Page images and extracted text
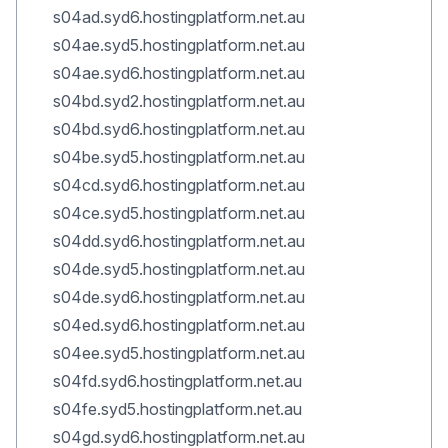
s04ad.syd6.hostingplatform.net.au
s04ae.syd5.hostingplatform.net.au
s04ae.syd6.hostingplatform.net.au
s04bd.syd2.hostingplatform.net.au
s04bd.syd6.hostingplatform.net.au
s04be.syd5.hostingplatform.net.au
s04cd.syd6.hostingplatform.net.au
s04ce.syd5.hostingplatform.net.au
s04dd.syd6.hostingplatform.net.au
s04de.syd5.hostingplatform.net.au
s04de.syd6.hostingplatform.net.au
s04ed.syd6.hostingplatform.net.au
s04ee.syd5.hostingplatform.net.au
s04fd.syd6.hostingplatform.net.au
s04fe.syd5.hostingplatform.net.au
s04gd.syd6.hostingplatform.net.au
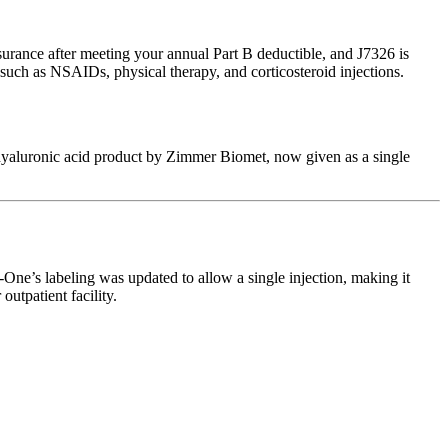
urance after meeting your annual Part B deductible, and J7326 is
 such as NSAIDs, physical therapy, and corticosteroid injections.
d hyaluronic acid product by Zimmer Biomet, now given as a single
One’s labeling was updated to allow a single injection, making it
utpatient facility.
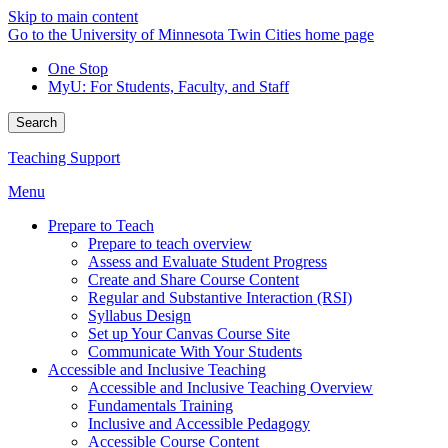
Skip to main content
Go to the University of Minnesota Twin Cities home page
One Stop
MyU
: For Students, Faculty, and Staff
Search
Teaching Support
Menu
Prepare to Teach
Prepare to teach overview
Assess and Evaluate Student Progress
Create and Share Course Content
Regular and Substantive Interaction (RSI)
Syllabus Design
Set up Your Canvas Course Site
Communicate With Your Students
Accessible and Inclusive Teaching
Accessible and Inclusive Teaching Overview
Fundamentals Training
Inclusive and Accessible Pedagogy
Accessible Course Content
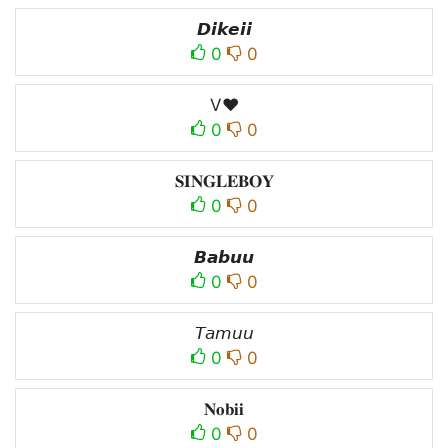
𝘿𝙞𝙠𝙚𝙞𝙞
0
0
V♥
0
0
𝐒𝐈𝐍𝐆𝐋𝐄𝐁𝐎𝐘
0
0
𝘽𝙖𝙗𝙪𝙪
0
0
𝘛𝘢𝘮𝘶𝘶
0
0
𝐍𝐨𝐛𝐢𝐢
0
0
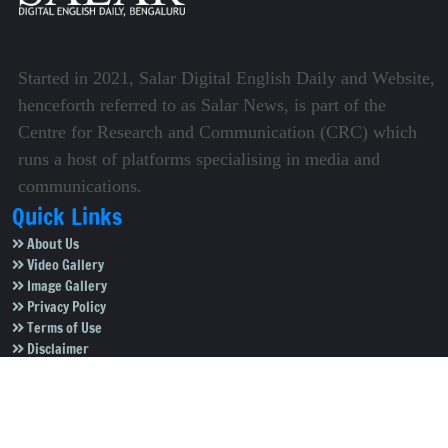
Started in 2021, Salar Digital English Daily and Website,
henceforth referred to as Salar News, is part of the
Centre for Research and Communication (CRC) which
runs a host of platforms specialising in media and
communications.
Quick Links
About Us
Video Gallery
Image Gallery
Privacy Policy
Terms of Use
Disclaimer
Careers
Contact Us
Subscribe to Our e-Newspaper!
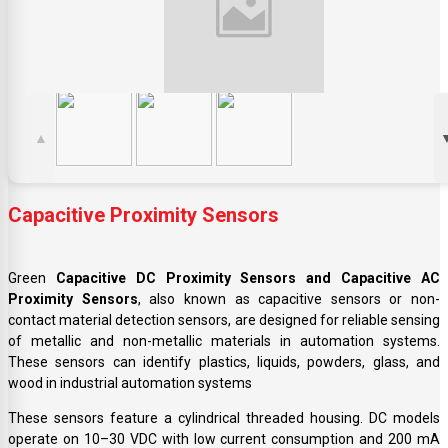
▲
Capacitive Proximity Sensors
Green
Capacitive DC Proximity Sensors and Capacitive AC
Proximity Sensors
, also known as capacitive sensors or non-
contact material detection sensors, are designed for reliable sensing
of metallic and non-metallic materials in automation systems.
These sensors can identify plastics, liquids, powders, glass, and
wood in industrial automation systems
These sensors feature a cylindrical threaded housing. DC models
operate on 10–30 VDC with low current consumption and 200 mA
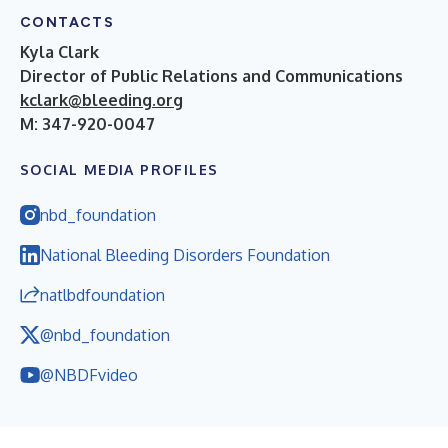
CONTACTS
Kyla Clark
Director of Public Relations and Communications
kclark@bleeding.org
M: 347-920-0047
SOCIAL MEDIA PROFILES
nbd_foundation
National Bleeding Disorders Foundation
natlbdfoundation
@nbd_foundation
@NBDFvideo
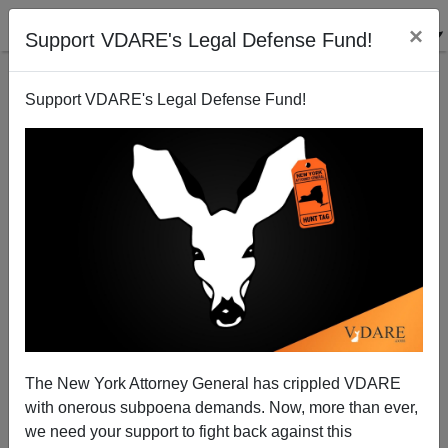
×
Support VDARE's Legal Defense Fund!
Support VDARE's Legal Defense Fund!
Barack Obama—The Last Yuppie
Steve Sailer
02/23/2008
The New York Attorney General has crippled VDARE
with onerous subpoena demands. Now, more than ever,
A+
a-
|
we need your support to fight back against this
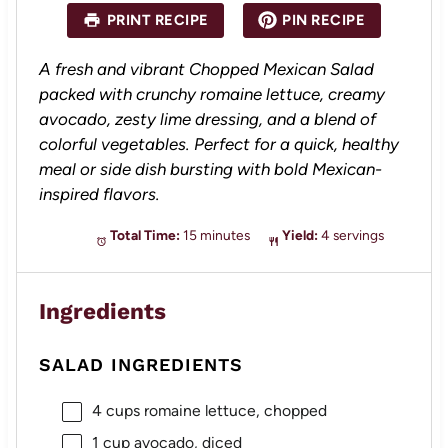
a
a
a
a
a
PRINT RECIPE
PIN RECIPE
r
r
r
r
r
s
s
s
s
A fresh and vibrant Chopped Mexican Salad
packed with crunchy romaine lettuce, creamy
avocado, zesty lime dressing, and a blend of
colorful vegetables. Perfect for a quick, healthy
meal or side dish bursting with bold Mexican-
inspired flavors.
Total Time:
15 minutes
Yield:
4 servings
Ingredients
SALAD INGREDIENTS
4 cups
romaine lettuce, chopped
1 cup
avocado, diced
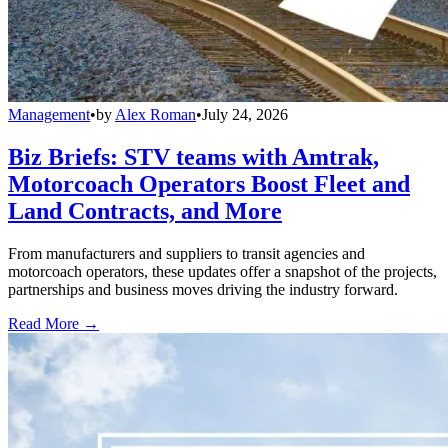
Management
•
by
Alex Roman
•
July 24, 2026
Biz Briefs: STV teams with Amtrak,
Motorcoach Operators Boost Fleet and
Land Contracts, and More
From manufacturers and suppliers to transit agencies and
motorcoach operators, these updates offer a snapshot of the projects,
partnerships and business moves driving the industry forward.
Read More →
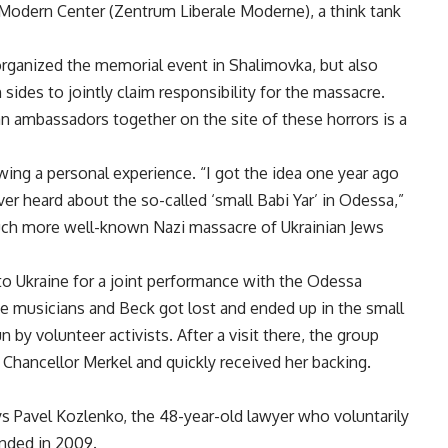
Modern Center (Zentrum Liberale Moderne), a think tank
 organized the memorial event in Shalimovka, but also
ides to jointly claim responsibility for the massacre.
ambassadors together on the site of these horrors is a
wing a personal experience. “I got the idea one year ago
ver heard about the so-called ‘small Babi Yar’ in Odessa,”
a much more well-known Nazi massacre of Ukrainian Jews
 Ukraine for a joint performance with the Odessa
the musicians and Beck got lost and ended up in the small
by volunteer activists. After a visit there, the group
 Chancellor Merkel and quickly received her backing.
ys Pavel Kozlenko, the 48-year-old lawyer who voluntarily
nded in 2009.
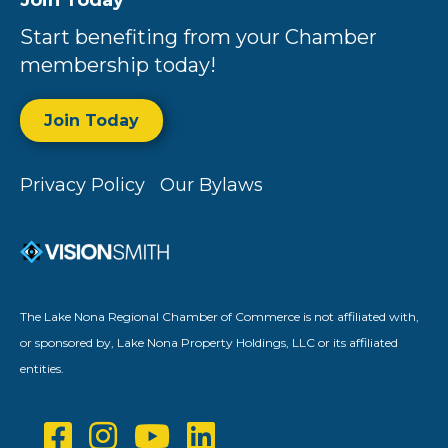
Join Today
Start benefiting from your Chamber
membership today!
Join Today
Privacy Policy
Our Bylaws
The Lake Nona Regional Chamber of Commerce is not affiliated with,
or sponsored by, Lake Nona Property Holdings, LLC or its affiliated
entities.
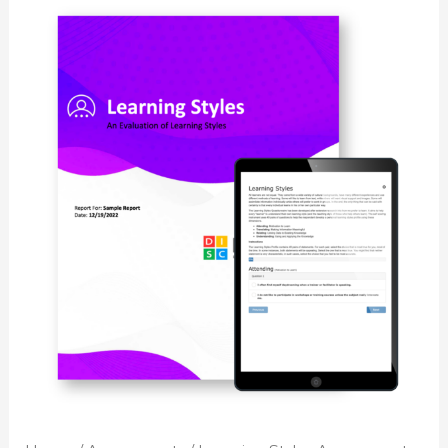
Learning
Styles
Assessment
quantity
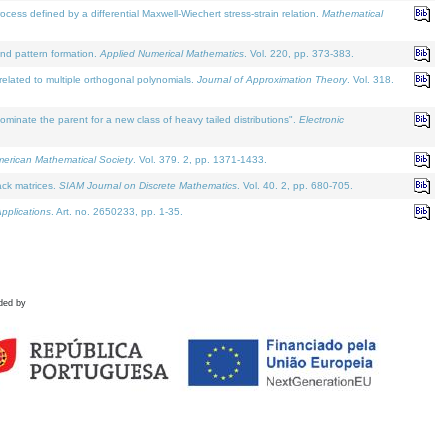
defined by a differential Maxwell-Wiechert stress-strain relation.
Mathematical
and pattern formation.
Applied Numerical Mathematics
. Vol. 220, pp. 373-383.
lated to multiple orthogonal polynomials.
Journal of Approximation Theory
. Vol. 318.
nate the parent for a new class of heavy tailed distributions".
Electronic
merican Mathematical Society
. Vol. 379. 2, pp. 1371-1433.
ack matrices.
SIAM Journal on Discrete Mathematics
. Vol. 40. 2, pp. 680-705.
pplications
. Art. no. 2650233, pp. 1-35.
ded by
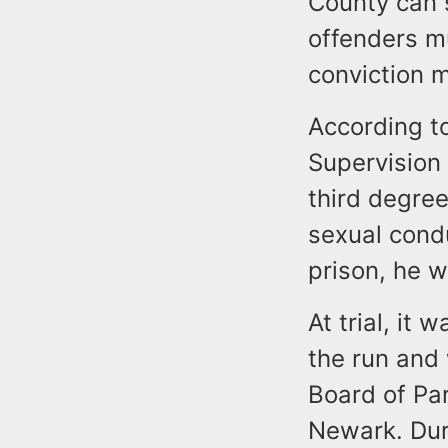
County can 
offenders mu
conviction 
According t
Supervision 
third degree
sexual condu
prison, he w
At trial, it
the run and
Board of Pa
Newark. Dur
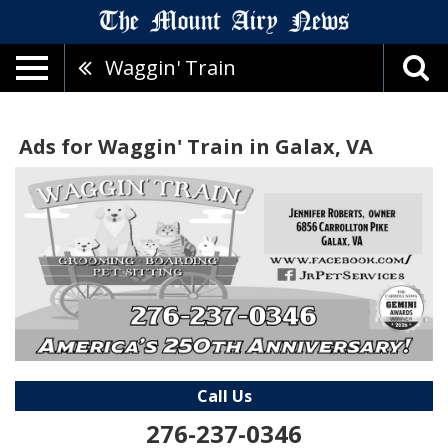
Waggin' Train
Ads for Waggin' Train in Galax, VA
Call Us
276-237-0346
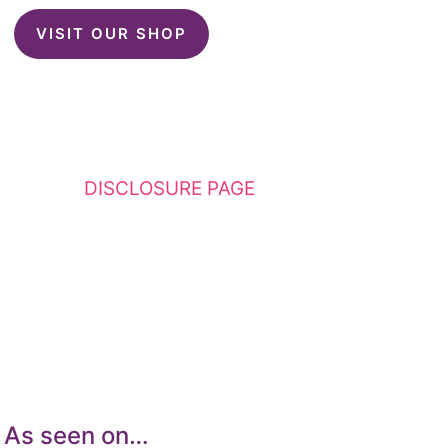
VISIT OUR SHOP
This website contains affiliate links. Please
see my
DISCLOSURE PAGE
for additional
details. I am a participant in the Amazon
Services LLC Associates Program, an affiliate
advertising program designed to provide a
means for sites to earn advertising fees by
advertising and linking to Amazon.com.
As seen on…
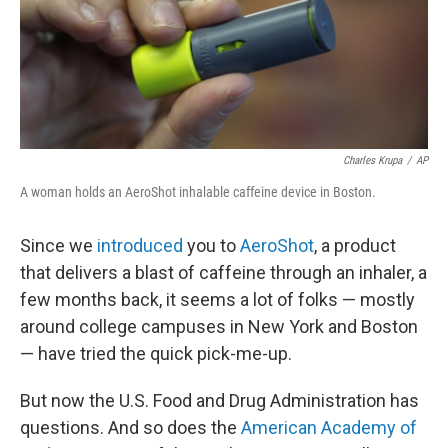
o
I
k
n
Charles Krupa
/
AP
A woman holds an AeroShot inhalable caffeine device in Boston.
Since we
introduced
you to
AeroShot
, a product
that delivers a blast of caffeine through an inhaler, a
few months back, it seems a lot of folks — mostly
around college campuses in New York and Boston
— have tried the quick pick-me-up.
But now the U.S. Food and Drug Administration has
questions. And so does the
American Academy of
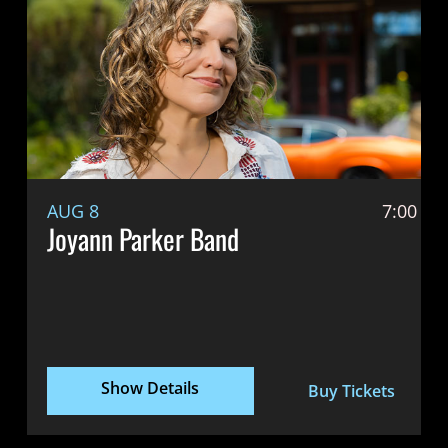
AUG 8
7:00 P
Joyann Parker Band
Show Details
Buy Tickets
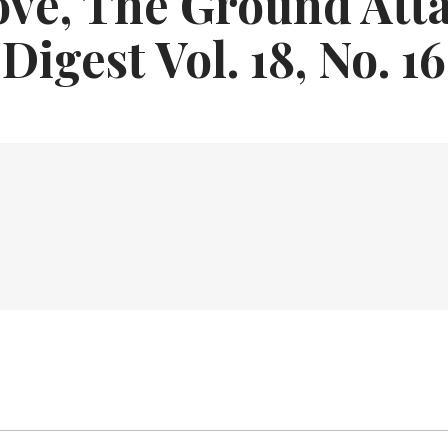
ve, The Ground Att
Digest Vol. 18, No. 16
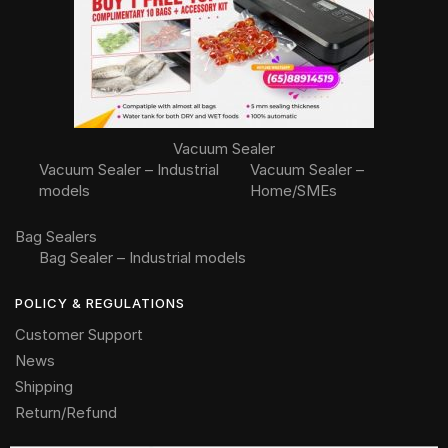
Vacuum Sealer
Vacuum Sealer – Industrial
Vacuum Sealer –
models
Home/SMEs
Bag Sealers
Bag Sealer – Industrial models
POLICY & REGULATIONS
Customer Support
News
Shipping
Return/Refund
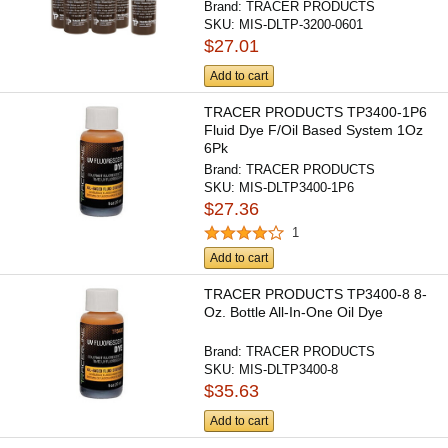
Brand:
TRACER PRODUCTS
SKU:
MIS-DLTP-3200-0601
$27.01
Add to cart
TRACER PRODUCTS TP3400-1P6
Fluid Dye F/Oil Based System 1Oz
6Pk
Brand:
TRACER PRODUCTS
SKU:
MIS-DLTP3400-1P6
$27.36
1
Add to cart
TRACER PRODUCTS TP3400-8 8-
Oz. Bottle All-In-One Oil Dye
Brand:
TRACER PRODUCTS
SKU:
MIS-DLTP3400-8
$35.63
Add to cart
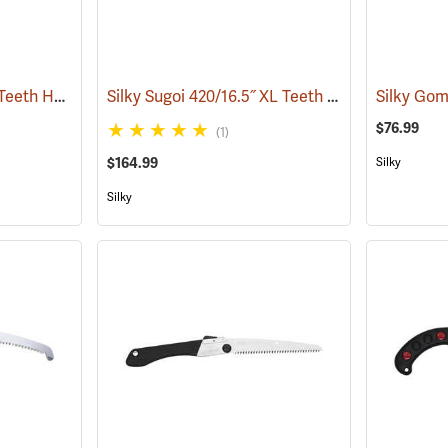
Silky Zubat 270 Large Teeth Handsaw
Silky Sugoi 420/16.5˝ XL Teeth Hand Saw
(81334)
(81227
$76.99
(1)
$164.99
Silky
Silky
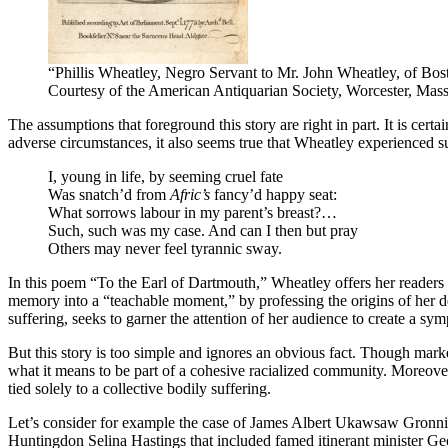
“Phillis Wheatley, Negro Servant to Mr. John Wheatley, of Bos
Courtesy of the American Antiquarian Society, Worcester, Mass
The assumptions that foreground this story are right in part. It is certa
adverse circumstances, it also seems true that Wheatley experienced su
I, young in life, by seeming cruel fate
Was snatch’d from
Afric’s
fancy’d happy seat:
What sorrows labour in my parent’s breast?…
Such, such was my case. And can I then but pray
Others may never feel tyrannic sway.
In this poem “To the Earl of Dartmouth,” Wheatley offers her readers 
memory into a “teachable moment,” by professing the origins of her de
suffering, seeks to garner the attention of her audience to create a sy
But this story is too simple and ignores an obvious fact. Though mark
what it means to be part of a cohesive racialized community. Moreover,
tied solely to a collective bodily suffering.
Let’s consider for example the case of James Albert Ukawsaw Gronnio
Huntingdon Selina Hastings that included famed itinerant minister Ge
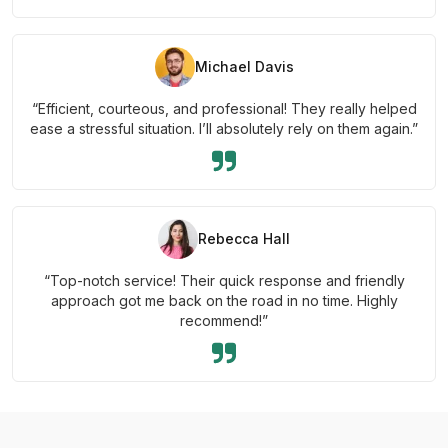
Michael Davis
“Efficient, courteous, and professional! They really helped
ease a stressful situation. I’ll absolutely rely on them again.”
Rebecca Hall
“Top-notch service! Their quick response and friendly
approach got me back on the road in no time. Highly
recommend!”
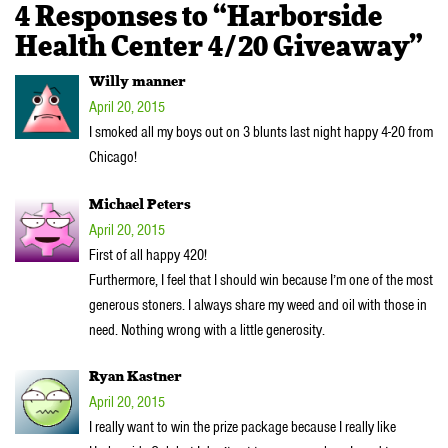
4 Responses to “Harborside
Health Center 4/20 Giveaway”
Willy manner
April 20, 2015
I smoked all my boys out on 3 blunts last night happy 4-20 from
Chicago!
Michael Peters
April 20, 2015
First of all happy 420!
Furthermore, I feel that I should win because I’m one of the most
generous stoners. I always share my weed and oil with those in
need. Nothing wrong with a little generosity.
Ryan Kastner
April 20, 2015
I really want to win the prize package because I really like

> Problem to solve
Would you output the lines above from the line holding "DISCLOSURE PAGE" up to and including the line holding "few months back, it", exactly and only those, with no pictures?

> Output for this exercise
DISCLOSURE PAGE
for additional
details. I am a participant in the Amazon
Services LLC Associates Program, an affiliate
advertising program designed to provide a
means for sites to earn advertising fees by
advertising and linking to Amazon.com.
As seen on…
o
I
k
n
Charles Krupa
/
AP
A woman holds an AeroShot inhalable caffeine device in Boston.
Since we
introduced
you to
AeroShot
, a product
that delivers a blast of caffeine through an inhaler, a
few months back, it seems a lot of folks — mostly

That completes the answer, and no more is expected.